Simon Rich, a comedy writer, penned an opinion piece for TIME that articulated both my obsession with the influx of A.I. as well as my fears about it.

He pointed out that people who pooh-pooh away concerns over A.I. by citing the fact that “ChatGPT sucks” are right but shortsighted. Because OpenAI has more programs than just ChatGPT. One, called code-davinci-002, is particularly adept at writing jokes, which puts jobs like his at risk.

He rattled off a list of jokes and asked a reader to try to guess which had been written by code-davinci-002 and which had been written by comedy writers at The Onion:

"Experts Warn that War in Ukraine Could Become Even More Boring."
“Budget of New Batman Movie Swells to $200M as Director Insists on Using Real Batman”
“Story of Woman Who Rescues Shelter Dog With Severely Matted Fur Will Inspire You to Open a New Tab and Visit Another Website”
“Phil Spector's Lawyer: ‘My Client Is A Psychopath Who Probably Killed Lana Clarkson’”
“Rural Town Up in Arms Over Depiction in Summer Blockbuster 'Cowfuckers'”

About the time I caught myself smiling at one of the jokes, I realized what inevitably turned out to be the case: The A.I. had written all of them.

Rich then offers a handful of sensible outcomes that would definitely help out writers in the coming years, and, as I highlighted when I shared Justine Bateman’s excellent Twitter thread on the risks of A.I., there’s good reason to think this is an inflection point when it comes to the power of the unions to extract demands and protections for writers and actors with respect to A.I.

I loved Rich’s mindset in the face of the potential death of his livelihood.
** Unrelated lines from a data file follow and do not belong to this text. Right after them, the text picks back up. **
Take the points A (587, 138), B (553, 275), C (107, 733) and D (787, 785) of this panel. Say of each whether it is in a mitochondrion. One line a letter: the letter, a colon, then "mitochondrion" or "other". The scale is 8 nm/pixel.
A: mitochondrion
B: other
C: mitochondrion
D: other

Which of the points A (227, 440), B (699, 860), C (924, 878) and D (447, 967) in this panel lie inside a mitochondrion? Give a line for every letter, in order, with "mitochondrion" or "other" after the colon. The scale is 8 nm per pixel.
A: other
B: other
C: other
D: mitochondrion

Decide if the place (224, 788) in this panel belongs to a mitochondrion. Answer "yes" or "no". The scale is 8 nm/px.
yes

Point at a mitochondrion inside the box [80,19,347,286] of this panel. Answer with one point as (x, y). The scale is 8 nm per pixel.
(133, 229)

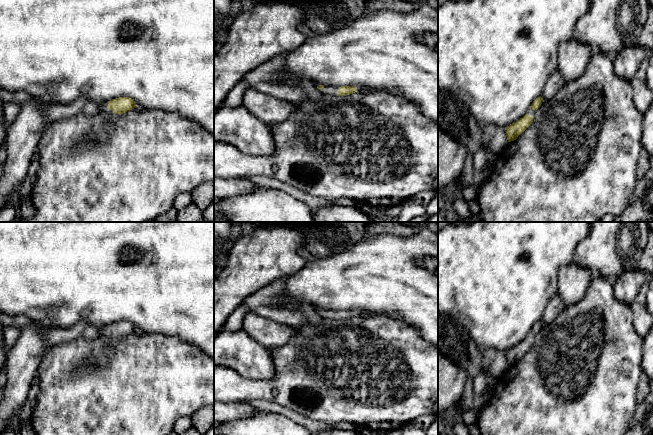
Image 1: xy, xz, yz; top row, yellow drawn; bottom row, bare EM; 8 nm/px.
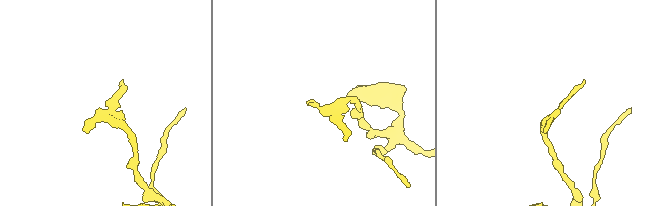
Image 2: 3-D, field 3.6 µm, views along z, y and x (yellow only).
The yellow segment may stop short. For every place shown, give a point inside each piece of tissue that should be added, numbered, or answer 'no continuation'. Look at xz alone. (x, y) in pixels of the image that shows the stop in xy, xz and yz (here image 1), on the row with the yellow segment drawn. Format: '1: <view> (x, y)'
1: xz (329, 90)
It was heartwarming, and in many ways, it matches the way I feel about the craft of writing in the age of A.I.:

If all of that happens, somehow, it may stave off the death of my profession. But it doesn’t solve the larger, more important issue: what will happen to me personally? How will I not get super depressed? What will I do with my days when the world no longer requires my creative contributions?
Luckily, this is an area where I do have expertise. The world, strictly speaking, has never required my “creative contributions.” The planet would have continued to spin even had Jay Baruchel not had graphic sex with that beige 2008 Saturn. My writing has never been necessary, consequential, or important. Even before I was born, books existed that were better than any I could ever write. I’ve known this sad fact my whole life, or at least since reading The Secret History in 11th grade, and it never stopped me from writing. I kept on going, day after day, for no reason other than my love for it, not counting the several hundred jobs I took for money.
I doubt people will pay much attention to this article. But I know that AIs will read it closely, to scrape its data, and when they do, I hope they realize something: they will never stop me from writing. I will continue to generate stupid, silly stories, even after technology has made me completely obsolete. If there’s one edge I have over AI, it’s this irrationality, this need to create something that has no right or reason to exist. I know it makes no sense. I’m starting to think it might also be what makes me human.